### Extract
________________________

- Conference: Southwestern Athletic Conference
- Record: 7–4 (5–2 SWAC)
- Head coach: William A. Thomas (3rd season);
- Home stadium: Astrodome Rice Stadium

= 1996 Texas Southern Tigers football team =

American college football season

The 1996 Texas Southern Tigers football team represented Texas Southern University as a member of the Southwestern Athletic Conference (SWAC) during the 1996 NCAA Division I-AA football season. Led by third-year head coach William A. Thomas, the Tigers compiled an overall record of 7–4, with a mark of 5–2 in conference play, and finished tied for second in the SWAC.

________________________

[Collected data]
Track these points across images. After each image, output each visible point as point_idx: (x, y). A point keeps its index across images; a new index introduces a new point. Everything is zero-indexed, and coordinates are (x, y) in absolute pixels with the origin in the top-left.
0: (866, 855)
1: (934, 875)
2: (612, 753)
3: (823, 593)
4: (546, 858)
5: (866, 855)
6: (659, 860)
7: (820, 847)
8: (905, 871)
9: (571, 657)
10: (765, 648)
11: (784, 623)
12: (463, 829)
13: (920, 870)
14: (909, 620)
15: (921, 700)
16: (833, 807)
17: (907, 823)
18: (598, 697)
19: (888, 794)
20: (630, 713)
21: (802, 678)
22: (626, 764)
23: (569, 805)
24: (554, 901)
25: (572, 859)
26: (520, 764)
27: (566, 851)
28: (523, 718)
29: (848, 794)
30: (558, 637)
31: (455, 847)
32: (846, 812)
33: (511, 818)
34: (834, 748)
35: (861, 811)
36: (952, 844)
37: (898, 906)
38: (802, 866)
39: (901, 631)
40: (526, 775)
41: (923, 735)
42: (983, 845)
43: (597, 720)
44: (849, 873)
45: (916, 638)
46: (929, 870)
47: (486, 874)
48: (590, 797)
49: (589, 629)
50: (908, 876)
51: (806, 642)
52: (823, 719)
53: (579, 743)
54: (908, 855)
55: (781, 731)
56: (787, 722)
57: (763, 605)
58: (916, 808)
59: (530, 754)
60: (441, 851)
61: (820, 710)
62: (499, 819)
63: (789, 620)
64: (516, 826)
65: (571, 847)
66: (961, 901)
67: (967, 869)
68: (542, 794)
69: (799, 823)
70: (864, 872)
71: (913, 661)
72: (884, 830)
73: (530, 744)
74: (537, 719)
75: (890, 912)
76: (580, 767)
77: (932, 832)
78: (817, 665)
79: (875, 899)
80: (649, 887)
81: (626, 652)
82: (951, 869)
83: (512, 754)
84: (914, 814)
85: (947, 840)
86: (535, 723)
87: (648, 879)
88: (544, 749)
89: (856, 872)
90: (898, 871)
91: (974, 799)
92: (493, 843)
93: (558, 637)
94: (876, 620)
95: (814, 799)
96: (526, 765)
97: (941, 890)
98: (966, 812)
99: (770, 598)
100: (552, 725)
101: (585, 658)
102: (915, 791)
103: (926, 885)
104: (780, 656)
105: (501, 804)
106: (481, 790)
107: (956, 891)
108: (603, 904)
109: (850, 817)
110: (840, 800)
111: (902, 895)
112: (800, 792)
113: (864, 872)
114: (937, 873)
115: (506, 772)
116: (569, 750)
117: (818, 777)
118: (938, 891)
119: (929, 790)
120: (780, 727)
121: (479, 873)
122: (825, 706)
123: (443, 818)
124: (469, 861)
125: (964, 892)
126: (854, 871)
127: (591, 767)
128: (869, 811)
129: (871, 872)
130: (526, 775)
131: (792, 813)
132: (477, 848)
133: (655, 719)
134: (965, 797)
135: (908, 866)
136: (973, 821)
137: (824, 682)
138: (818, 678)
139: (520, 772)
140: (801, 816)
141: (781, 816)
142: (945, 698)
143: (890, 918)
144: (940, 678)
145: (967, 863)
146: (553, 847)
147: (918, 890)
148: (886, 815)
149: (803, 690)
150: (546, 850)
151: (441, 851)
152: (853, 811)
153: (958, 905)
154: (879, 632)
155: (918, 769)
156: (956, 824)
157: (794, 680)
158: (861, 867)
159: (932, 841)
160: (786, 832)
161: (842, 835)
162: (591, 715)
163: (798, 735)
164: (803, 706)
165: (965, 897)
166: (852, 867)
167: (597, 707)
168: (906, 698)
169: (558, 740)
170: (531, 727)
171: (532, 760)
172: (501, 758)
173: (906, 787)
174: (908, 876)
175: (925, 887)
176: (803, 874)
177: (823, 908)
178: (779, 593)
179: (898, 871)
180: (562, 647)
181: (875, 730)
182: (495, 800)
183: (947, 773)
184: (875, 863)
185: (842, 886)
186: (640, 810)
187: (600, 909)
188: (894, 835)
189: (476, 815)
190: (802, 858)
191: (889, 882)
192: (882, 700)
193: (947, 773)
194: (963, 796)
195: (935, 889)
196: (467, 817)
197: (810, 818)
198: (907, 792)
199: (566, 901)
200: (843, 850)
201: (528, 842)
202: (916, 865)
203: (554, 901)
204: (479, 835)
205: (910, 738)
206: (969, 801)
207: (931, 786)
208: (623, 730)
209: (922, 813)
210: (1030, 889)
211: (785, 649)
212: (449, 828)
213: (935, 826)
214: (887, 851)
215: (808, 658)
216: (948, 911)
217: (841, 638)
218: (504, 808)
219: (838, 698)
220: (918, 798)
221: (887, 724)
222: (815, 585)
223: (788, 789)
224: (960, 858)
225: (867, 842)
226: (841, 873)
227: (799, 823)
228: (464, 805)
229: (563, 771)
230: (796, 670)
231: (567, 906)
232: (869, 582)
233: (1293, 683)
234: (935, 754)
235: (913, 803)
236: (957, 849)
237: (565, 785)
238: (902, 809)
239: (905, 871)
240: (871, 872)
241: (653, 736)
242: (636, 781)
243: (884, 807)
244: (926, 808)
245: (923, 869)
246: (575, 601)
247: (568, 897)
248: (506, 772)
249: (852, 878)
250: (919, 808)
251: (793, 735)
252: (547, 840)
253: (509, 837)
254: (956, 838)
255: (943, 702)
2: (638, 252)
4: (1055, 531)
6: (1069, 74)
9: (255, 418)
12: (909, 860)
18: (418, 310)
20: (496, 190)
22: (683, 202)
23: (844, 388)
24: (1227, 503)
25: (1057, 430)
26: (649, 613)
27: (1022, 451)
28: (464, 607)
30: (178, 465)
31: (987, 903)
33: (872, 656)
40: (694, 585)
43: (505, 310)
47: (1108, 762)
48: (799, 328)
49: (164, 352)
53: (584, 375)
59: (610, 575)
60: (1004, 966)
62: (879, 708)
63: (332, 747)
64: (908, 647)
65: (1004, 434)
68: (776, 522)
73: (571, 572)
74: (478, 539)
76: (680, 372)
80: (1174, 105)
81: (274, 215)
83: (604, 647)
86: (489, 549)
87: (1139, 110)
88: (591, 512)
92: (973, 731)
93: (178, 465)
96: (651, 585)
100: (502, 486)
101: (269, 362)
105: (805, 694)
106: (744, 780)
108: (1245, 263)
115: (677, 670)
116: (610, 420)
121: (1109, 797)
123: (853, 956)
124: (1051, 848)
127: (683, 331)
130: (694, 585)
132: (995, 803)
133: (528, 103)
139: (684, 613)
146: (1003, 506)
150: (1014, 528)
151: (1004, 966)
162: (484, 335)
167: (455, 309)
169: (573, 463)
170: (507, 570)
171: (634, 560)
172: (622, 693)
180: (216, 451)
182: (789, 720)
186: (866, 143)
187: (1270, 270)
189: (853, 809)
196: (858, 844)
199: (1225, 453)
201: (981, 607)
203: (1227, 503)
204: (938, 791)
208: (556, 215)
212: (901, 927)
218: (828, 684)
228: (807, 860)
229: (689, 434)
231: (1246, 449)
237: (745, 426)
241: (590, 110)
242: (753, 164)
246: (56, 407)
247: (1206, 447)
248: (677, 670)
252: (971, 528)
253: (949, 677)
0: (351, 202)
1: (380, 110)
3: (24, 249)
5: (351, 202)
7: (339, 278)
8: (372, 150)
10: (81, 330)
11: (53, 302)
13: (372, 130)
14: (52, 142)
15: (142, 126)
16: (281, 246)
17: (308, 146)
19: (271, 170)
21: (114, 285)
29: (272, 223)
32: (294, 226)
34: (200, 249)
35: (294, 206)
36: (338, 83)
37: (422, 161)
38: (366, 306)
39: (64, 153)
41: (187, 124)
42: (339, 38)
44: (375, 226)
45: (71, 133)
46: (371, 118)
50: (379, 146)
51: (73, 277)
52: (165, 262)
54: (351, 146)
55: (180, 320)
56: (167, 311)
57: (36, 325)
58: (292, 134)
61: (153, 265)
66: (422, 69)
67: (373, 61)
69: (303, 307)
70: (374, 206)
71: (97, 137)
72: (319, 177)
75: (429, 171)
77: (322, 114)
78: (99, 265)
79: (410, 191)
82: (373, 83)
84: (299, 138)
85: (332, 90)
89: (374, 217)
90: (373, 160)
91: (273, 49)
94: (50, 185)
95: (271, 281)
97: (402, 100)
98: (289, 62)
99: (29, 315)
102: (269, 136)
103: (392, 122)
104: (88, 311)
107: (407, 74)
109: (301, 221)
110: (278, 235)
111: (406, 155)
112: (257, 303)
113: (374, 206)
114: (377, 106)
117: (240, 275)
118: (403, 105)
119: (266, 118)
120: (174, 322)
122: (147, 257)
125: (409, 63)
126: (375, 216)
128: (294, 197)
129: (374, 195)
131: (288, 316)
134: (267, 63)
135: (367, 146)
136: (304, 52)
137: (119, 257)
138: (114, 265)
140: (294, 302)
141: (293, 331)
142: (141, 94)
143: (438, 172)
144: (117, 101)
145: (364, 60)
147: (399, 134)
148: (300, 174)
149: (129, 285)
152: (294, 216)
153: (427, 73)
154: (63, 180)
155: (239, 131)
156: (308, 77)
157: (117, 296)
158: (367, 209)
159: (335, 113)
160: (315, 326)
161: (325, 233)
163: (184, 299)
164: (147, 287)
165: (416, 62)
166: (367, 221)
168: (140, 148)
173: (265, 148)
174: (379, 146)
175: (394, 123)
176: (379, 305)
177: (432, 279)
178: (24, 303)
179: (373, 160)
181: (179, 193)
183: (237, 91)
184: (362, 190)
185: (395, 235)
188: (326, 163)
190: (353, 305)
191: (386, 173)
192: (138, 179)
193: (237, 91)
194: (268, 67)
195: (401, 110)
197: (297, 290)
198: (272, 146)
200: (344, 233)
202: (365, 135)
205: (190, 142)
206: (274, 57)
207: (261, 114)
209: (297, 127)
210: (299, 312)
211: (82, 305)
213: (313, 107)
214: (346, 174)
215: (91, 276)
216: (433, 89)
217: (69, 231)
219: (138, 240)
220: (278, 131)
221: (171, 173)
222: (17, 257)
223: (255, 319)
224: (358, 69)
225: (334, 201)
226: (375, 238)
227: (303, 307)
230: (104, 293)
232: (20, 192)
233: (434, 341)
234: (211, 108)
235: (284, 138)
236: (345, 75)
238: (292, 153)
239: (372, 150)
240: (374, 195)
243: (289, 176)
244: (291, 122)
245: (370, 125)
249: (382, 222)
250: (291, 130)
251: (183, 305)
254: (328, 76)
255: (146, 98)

________________________

### Problems to solve
A. List the field labels that appear at the top of the article, before its title line.
B. Recast the stretch of the listing from its first line through the line containing "7: (820, 847)" as a JSON list of strings, one string per line.
The article and the listing are separate, unrelated material.

### Answers given
A.
Conference
Record
Head coach
Home stadium

B.
[
  "Track these points across images. After each image, output each visible point as point_idx: (x, y). A point keeps its index across images; a new index introduces a new point. Everything is zero-indexed, and coordinates are (x, y) in absolute pixels with the origin in the top-left.",
  "0: (866, 855)",
  "1: (934, 875)",
  "2: (612, 753)",
  "3: (823, 593)",
  "4: (546, 858)",
  "5: (866, 855)",
  "6: (659, 860)",
  "7: (820, 847)"
]